*Task item:*
Going through the entries, how many lines include the string "source"? Answer only with the number.
+-------+
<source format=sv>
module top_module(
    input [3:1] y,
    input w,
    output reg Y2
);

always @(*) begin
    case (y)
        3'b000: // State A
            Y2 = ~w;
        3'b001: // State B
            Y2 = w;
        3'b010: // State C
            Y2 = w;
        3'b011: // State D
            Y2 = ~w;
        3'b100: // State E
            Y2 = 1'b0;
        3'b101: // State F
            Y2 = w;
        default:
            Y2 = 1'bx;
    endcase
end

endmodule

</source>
+-------+
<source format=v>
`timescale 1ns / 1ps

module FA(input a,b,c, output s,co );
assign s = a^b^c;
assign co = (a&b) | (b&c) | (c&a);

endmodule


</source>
+-------+
*Your response:*
4